1. New York City's requirement decreases while prices increase

NYC's UCAP requirement falls 6% year-over-year. The reference clearing price rises 1% and the maximum clearing price jumps 65%. Less capacity needed, but higher prices if supply tightens.

2. Long Island shows the strongest upward price potential

Long Island's UCAP requirement increases 2%—the only zone where requirements rise. The reference clearing price climbs 45% and the maximum clearing price surges 155%. Higher requirements plus higher price caps increase scarcity probability.

3. Statewide and downstate zones remain stable

UCAP requirements edge up 1% statewide and fall 6% in Downstate (G-J Locality). Reference clearing prices decline 2-3% in both zones. Maximum clearing prices rise 13-25%, but from lower baselines than the load pockets.

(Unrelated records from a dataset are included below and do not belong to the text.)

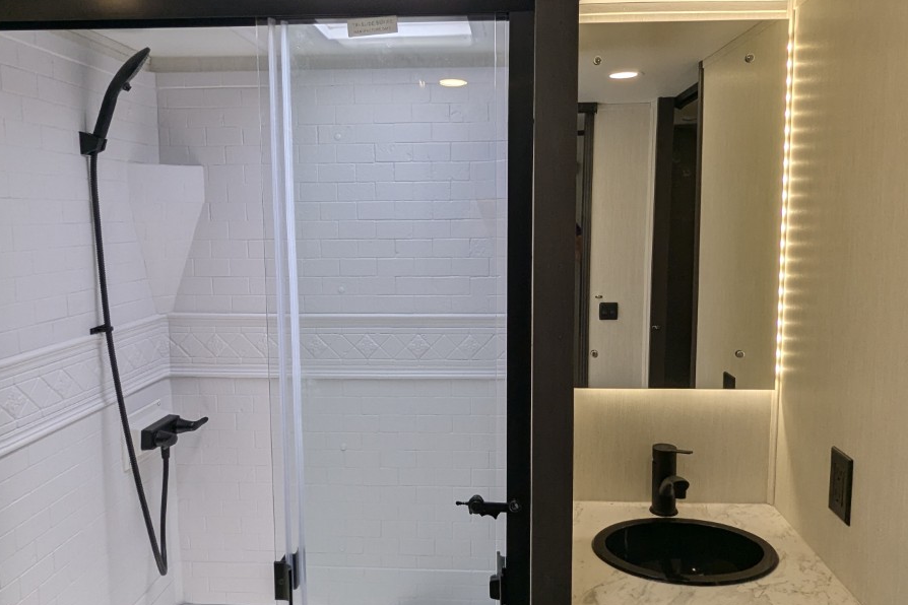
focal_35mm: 26
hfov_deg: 69.4
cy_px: 281
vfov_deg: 49.5
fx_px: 656
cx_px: 471
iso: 50
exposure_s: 1/279
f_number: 2.2
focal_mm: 2.35
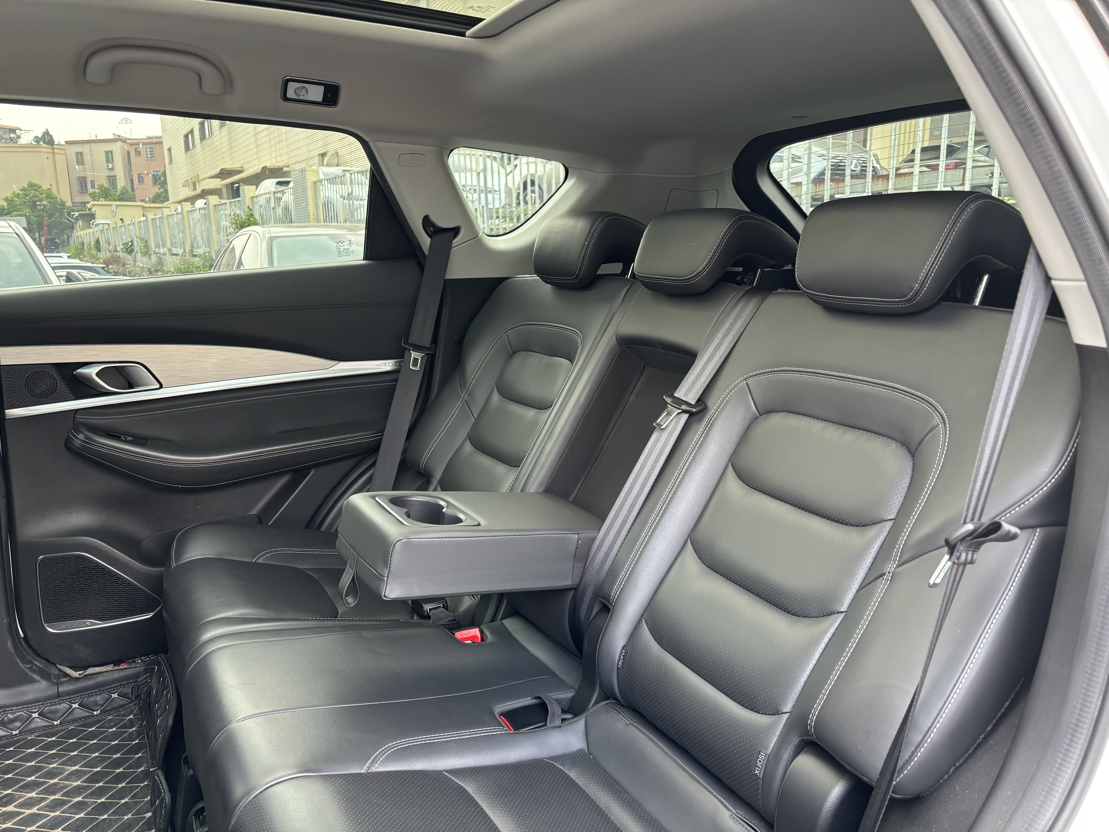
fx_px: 833
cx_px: 554
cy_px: 416
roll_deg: +0.7
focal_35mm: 26
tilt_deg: -12.2
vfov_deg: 53.1
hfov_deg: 67.3
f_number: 1.6
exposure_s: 1/121
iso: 125
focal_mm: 5.96
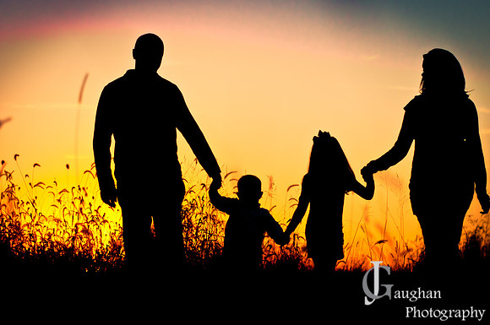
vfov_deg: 11.7
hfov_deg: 17.5
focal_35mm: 117
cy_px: 162
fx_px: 1590
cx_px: 245
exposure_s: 1/5000
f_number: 3.2
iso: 500
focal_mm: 78
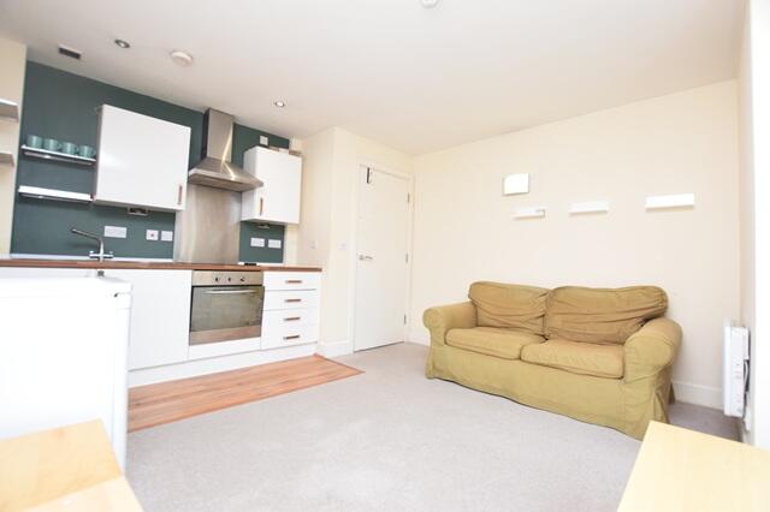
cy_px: 256
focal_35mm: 15
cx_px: 385
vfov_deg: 77.3
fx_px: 321
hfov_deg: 100.4
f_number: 5
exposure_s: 1/100
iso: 800
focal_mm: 10
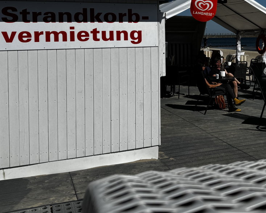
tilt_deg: -0.6
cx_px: 215
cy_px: 39
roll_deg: +0.8
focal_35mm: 51
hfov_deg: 35.4
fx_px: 402
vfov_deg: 29.0
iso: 64
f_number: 1.78
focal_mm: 6.76
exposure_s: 1/12346
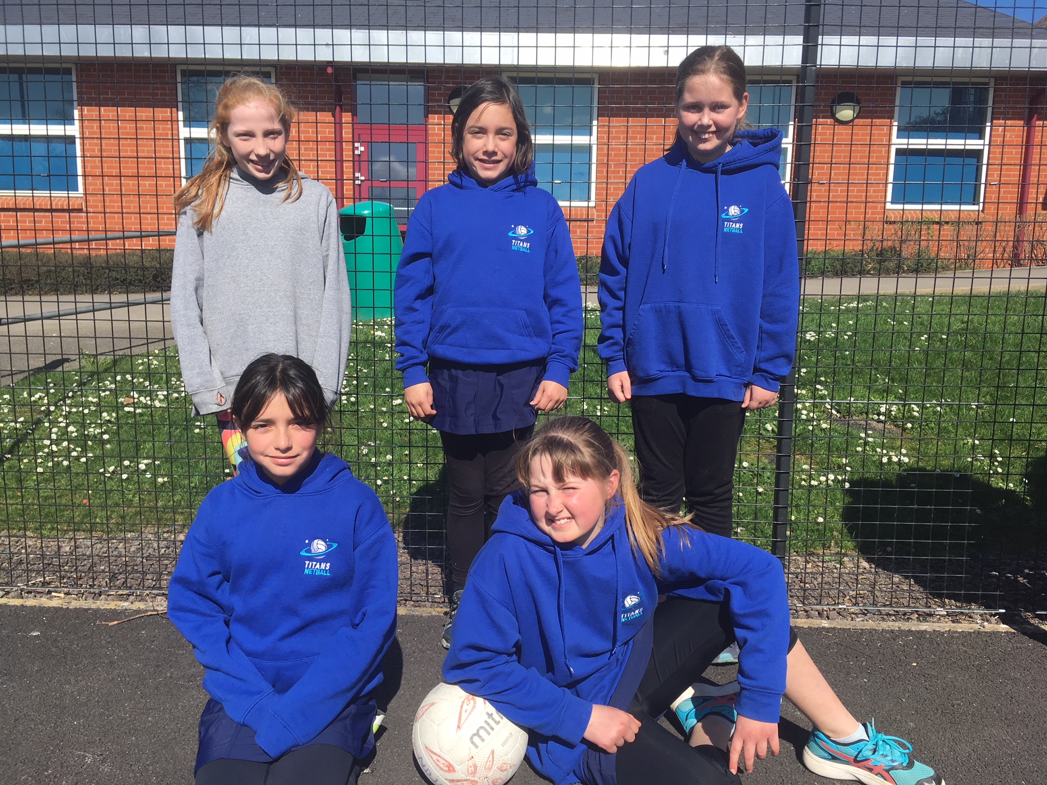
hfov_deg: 61.7
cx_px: 524
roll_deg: -2.0
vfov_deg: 48.2
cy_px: 392
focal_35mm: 29
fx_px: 877
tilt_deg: -8.9
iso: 25
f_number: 2.2
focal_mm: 4.15
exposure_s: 1/1374
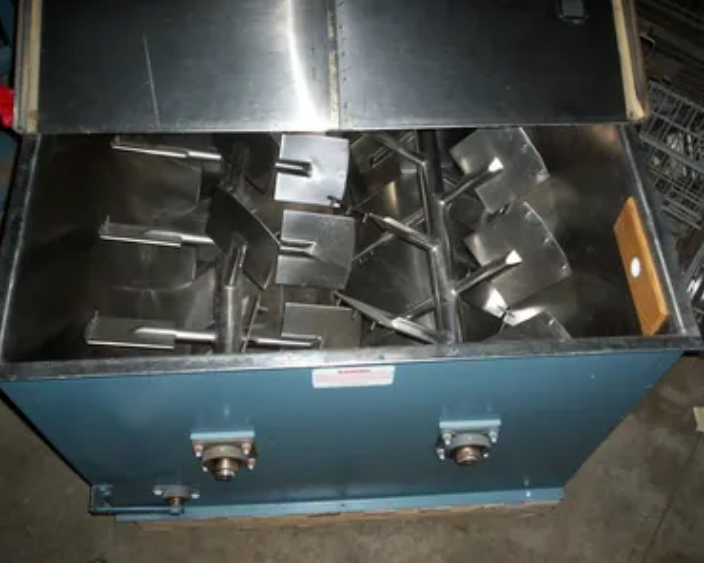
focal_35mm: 38
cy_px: 280
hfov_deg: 47.9
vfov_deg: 39.2
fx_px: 792
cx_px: 375
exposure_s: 1/64
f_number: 4.5
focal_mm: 5.9
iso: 140
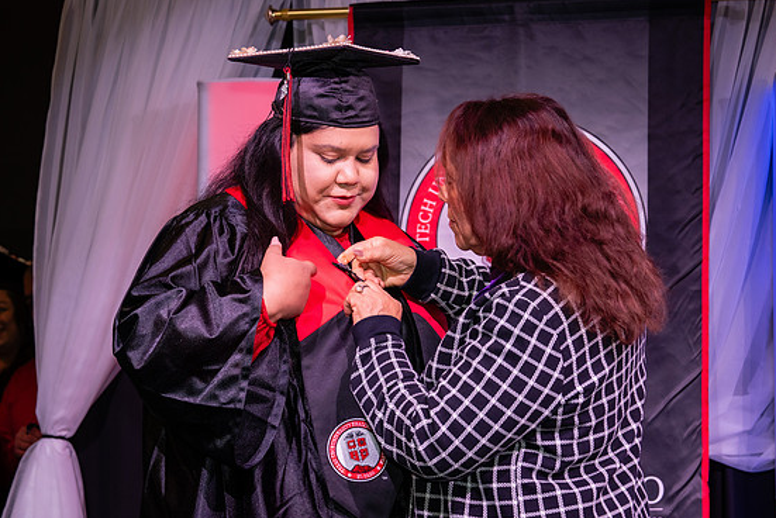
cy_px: 282
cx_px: 389
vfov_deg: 15.0
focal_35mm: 91
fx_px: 1962
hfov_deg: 22.4
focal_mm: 70
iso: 1000
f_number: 5.6
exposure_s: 1/160
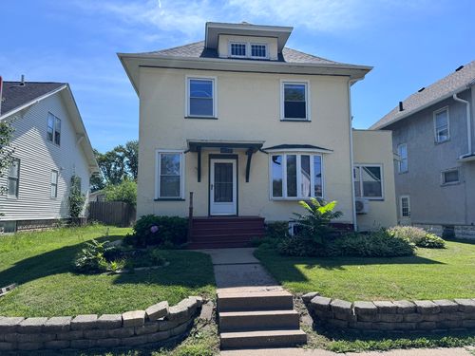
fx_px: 329
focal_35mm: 24
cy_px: 178
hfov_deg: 71.6
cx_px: 238
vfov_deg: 56.8
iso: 80
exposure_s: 1/4049
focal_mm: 6.76
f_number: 1.78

​6. Market volatility in capacity auctions

Historical volatility in New York City adds uncertainty. The zone moves quickly between surplus and scarcity during winter periods. Other zones show more consistency.

​New York City’s capacity requirement decreases. This moves the zone further from scarcity. It decreases the risk of capacity shortages. Long Island’s requirement increases. This brings the zone closer to scarcity. However, Long Island’s capacity prices historically show limited fluctuation compared to New York City’s volatility.

Developer metrics to monitor in december

Developers will track four quantifiable signals:

  • Where do clearing prices compare with the higher reference levels in New York City and Long Island.
  • ​Whether capacity prices in Downstate or Long Island zones start to decouple from New York State, similar to New York City
  • How New York City’s lower requirement interacts with thermal fleet availability and imports.
  • How four-hour systems clear relative to their CAF advantage as participation grows.

These inputs shape debt sizing, hedge assumptions, and duration selection for early-stage storage projects and those in the interconnection queue


7. ​Takeaways

NYISO's winter demand curves reflect the premium for capacity in New York City and Long Island that comes with increased difficulty and cost of building in those locations. However, the picture is complex. On one hand, requirements and price caps move in different directions across zones. On the other hand, CAFs simultaneously raise UCAP value for four-hour systems. Moreover, historical outcomes reinforce this pattern, confirming downstate price sensitivity.

As a result, December's outcome will indicate whether scarcity value is increasing or stabilizing across downstate zones. For developers weighing duration decisions, the implications are therefore clear: higher winter capacity revenues strengthen the case for four-hour batteries in New York City and Long Island. Indeed, looking ahead, these zones offer the highest potential returns. Consequently, as the state's storage fleet scales from 14 MW today to multiple gigawatts over the next decade, developers should prioritize these locations.